Farming without breaking a sweat, but who can really afford it asks McClintock
Let’s face it: Gardening ain’t for sissies. It’s tough work, squatting and kneeling as you water, plant and wrest stubborn weeds from the soil for hours under the hot, relentless sun. It can ravage your muscles and joints, and cause throbbing knee and lower back pain. Now, you can ditch the soreness, sweat and dirt, and garden from your sofa in your comfy, air-conditioned living room. And the only muscles you need to move are in your fingertips as they glide across your tablet or smartphone.
That’s thanks to Santa Cruz, California-based startup Cityblooms, which designs cloud-based mini-greenhouses, or micro-farms, for underused urban spaces like rooftops and vacant lots. Sensors measure humidity, temperature and more, sending this information to a cloud database that relays instructions to the micro-farms to adjust conditions accordingly — like turning on the fans if it’s too hot. Cityblooms founder and CEO Nick Halmos hatched the concept as an undergrad at Brown University. Wanting to devise innovative ways to feed a fast-growing population and lower energy waste, he turned his focus to urban farming for a final project, engineering a hydroponic-based system — plants with their roots suspended directly in nutrient-filled water — in his dorm’s bathtub. After that success, and learning everything he could about urban agriculture, Halmos founded Cityblooms in 2010 and last year launched a pilot project to deliver lettuce and other greens to electronic communications company Plantronics from a field 200 yards away.

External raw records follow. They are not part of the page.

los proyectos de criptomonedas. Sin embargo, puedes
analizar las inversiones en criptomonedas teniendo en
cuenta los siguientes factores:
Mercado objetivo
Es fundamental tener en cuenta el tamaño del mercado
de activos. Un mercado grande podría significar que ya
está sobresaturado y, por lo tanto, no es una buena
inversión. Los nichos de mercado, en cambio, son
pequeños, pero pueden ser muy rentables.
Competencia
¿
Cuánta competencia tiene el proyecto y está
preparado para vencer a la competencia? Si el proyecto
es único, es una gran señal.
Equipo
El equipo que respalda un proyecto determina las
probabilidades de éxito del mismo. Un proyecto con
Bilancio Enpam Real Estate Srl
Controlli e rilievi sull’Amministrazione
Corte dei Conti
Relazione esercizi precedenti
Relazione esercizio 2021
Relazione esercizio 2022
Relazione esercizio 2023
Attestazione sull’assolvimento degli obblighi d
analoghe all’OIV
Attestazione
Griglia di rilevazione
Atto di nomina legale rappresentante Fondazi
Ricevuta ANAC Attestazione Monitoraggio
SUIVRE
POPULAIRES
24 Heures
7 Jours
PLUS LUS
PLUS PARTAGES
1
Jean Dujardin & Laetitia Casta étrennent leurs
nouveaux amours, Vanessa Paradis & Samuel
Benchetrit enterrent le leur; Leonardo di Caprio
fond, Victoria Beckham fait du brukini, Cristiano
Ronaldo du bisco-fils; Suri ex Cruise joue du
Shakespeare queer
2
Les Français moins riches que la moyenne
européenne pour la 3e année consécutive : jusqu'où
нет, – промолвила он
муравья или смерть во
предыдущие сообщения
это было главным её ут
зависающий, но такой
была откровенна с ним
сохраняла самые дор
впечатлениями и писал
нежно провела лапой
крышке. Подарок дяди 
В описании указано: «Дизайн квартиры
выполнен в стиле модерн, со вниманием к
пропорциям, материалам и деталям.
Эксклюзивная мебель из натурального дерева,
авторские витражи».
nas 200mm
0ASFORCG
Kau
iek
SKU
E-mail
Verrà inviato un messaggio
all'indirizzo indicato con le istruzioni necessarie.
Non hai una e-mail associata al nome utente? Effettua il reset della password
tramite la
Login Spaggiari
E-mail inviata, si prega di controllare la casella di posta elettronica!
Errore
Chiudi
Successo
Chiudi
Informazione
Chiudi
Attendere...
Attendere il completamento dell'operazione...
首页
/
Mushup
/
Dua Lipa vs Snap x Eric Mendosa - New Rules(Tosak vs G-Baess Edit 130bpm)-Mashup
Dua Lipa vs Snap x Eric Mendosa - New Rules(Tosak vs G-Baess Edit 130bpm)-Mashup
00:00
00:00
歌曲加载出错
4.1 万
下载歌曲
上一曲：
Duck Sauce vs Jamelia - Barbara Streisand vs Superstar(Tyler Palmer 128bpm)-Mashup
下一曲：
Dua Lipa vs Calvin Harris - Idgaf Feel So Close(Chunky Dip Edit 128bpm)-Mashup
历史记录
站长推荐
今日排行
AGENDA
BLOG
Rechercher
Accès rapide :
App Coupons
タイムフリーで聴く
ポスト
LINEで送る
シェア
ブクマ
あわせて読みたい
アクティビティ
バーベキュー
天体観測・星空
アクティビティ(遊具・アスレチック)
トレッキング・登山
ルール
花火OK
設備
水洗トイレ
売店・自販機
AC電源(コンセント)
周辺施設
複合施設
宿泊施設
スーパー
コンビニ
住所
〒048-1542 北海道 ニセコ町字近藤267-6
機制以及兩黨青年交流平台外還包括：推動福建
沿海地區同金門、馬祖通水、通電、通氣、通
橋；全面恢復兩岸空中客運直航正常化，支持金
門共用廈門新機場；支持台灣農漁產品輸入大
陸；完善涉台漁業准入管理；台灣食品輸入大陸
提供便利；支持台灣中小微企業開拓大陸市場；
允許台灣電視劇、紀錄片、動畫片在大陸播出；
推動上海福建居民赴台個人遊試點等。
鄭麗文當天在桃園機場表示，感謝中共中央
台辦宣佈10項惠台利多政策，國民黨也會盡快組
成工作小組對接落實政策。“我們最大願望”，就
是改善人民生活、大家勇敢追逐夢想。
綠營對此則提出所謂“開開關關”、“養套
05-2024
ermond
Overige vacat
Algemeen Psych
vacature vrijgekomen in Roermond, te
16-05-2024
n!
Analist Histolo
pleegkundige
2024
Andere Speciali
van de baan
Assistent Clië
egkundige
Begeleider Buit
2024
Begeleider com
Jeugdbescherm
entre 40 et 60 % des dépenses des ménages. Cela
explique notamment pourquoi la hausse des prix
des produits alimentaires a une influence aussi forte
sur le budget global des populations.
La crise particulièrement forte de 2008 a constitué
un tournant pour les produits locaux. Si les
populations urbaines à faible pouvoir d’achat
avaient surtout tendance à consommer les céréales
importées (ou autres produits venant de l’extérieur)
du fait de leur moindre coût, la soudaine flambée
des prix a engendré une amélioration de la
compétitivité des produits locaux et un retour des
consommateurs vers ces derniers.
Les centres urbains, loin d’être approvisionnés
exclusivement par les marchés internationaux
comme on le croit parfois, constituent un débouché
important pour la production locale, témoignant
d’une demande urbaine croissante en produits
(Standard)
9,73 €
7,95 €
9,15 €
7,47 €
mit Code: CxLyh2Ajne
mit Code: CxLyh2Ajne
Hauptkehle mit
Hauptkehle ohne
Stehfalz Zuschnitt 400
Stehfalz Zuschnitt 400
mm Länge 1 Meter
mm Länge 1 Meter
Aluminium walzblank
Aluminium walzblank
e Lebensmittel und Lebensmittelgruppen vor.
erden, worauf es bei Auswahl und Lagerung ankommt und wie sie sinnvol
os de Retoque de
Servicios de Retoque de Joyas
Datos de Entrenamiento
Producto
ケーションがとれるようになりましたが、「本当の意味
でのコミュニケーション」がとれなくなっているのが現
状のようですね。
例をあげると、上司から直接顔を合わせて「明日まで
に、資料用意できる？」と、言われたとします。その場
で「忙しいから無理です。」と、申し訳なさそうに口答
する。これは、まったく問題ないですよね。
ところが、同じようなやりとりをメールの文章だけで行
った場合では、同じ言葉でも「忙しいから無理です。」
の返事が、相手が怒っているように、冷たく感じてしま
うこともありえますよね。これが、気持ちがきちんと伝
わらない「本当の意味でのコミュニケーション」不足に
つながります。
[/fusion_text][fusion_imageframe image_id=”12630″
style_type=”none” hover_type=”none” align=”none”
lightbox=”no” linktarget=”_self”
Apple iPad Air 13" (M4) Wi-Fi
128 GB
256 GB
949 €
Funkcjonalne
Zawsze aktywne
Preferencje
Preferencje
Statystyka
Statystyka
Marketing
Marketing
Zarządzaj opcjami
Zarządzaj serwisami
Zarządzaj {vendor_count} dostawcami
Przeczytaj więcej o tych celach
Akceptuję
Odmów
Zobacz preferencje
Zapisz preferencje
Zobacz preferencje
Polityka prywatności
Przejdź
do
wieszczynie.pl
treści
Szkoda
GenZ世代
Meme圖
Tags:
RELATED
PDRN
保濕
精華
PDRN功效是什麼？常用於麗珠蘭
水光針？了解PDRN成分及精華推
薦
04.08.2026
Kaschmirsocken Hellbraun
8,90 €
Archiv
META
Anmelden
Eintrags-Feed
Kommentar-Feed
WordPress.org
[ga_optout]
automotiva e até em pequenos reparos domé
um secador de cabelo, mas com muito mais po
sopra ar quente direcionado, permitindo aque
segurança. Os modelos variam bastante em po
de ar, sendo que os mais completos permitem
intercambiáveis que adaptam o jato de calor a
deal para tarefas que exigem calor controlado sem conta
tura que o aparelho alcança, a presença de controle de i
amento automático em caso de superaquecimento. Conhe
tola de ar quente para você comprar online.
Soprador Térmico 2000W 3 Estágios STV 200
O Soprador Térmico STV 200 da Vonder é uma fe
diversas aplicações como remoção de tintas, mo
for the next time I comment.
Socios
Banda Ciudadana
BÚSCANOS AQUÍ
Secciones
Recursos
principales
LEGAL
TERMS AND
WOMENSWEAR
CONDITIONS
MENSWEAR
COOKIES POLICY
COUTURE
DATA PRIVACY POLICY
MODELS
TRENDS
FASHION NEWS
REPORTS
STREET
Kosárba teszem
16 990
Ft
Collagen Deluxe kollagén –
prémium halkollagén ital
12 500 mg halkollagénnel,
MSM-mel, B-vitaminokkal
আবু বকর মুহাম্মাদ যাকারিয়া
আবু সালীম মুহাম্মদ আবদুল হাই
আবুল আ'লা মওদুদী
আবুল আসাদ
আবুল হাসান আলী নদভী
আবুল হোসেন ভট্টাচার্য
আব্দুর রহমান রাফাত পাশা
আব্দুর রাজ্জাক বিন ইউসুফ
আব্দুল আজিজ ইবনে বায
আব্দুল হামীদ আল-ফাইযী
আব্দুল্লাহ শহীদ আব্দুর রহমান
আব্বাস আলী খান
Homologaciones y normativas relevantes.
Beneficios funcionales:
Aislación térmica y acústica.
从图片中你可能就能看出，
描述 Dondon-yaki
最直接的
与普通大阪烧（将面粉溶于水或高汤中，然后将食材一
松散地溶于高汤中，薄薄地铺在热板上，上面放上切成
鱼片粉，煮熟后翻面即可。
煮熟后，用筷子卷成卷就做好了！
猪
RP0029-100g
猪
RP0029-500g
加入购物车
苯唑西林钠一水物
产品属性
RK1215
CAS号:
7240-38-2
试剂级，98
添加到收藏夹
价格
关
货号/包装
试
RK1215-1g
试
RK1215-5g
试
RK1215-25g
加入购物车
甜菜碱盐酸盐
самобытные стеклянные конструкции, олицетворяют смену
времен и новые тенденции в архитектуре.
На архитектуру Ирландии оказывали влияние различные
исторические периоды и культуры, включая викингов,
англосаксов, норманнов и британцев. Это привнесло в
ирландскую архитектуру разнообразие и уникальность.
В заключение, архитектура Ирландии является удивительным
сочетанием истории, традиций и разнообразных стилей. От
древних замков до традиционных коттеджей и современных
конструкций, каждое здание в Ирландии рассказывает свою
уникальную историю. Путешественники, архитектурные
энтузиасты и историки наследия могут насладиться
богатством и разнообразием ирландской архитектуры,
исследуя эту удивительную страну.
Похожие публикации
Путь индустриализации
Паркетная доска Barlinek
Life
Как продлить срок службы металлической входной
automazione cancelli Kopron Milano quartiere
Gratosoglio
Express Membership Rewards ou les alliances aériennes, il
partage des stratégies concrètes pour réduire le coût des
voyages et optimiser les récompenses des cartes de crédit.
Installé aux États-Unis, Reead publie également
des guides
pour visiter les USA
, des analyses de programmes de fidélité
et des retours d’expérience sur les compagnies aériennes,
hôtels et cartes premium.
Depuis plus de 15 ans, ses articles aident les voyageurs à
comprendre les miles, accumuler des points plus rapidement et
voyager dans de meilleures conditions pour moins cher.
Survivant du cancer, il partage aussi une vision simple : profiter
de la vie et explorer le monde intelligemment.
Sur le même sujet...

But the micro-farms bear a hefty price tag. A setup of around 16 units could cost roughly $50,000, raising the question of “who actually has access to these resources?” says Nathan McClintock, an assistant professor of urban studies and planning at Portland State University. Plus, the micro-farms are “very energy intensive because of all the electricity,” says Bruce Bugbee, a professor of crop physiology at Utah State University. But Halmos still glows with the idealism of his bathtub gardening days, maintaining that investing some green now might be worth the green returns later. “I love growing food,” he says. “I see the value that’s represented by the promise of urban agriculture.”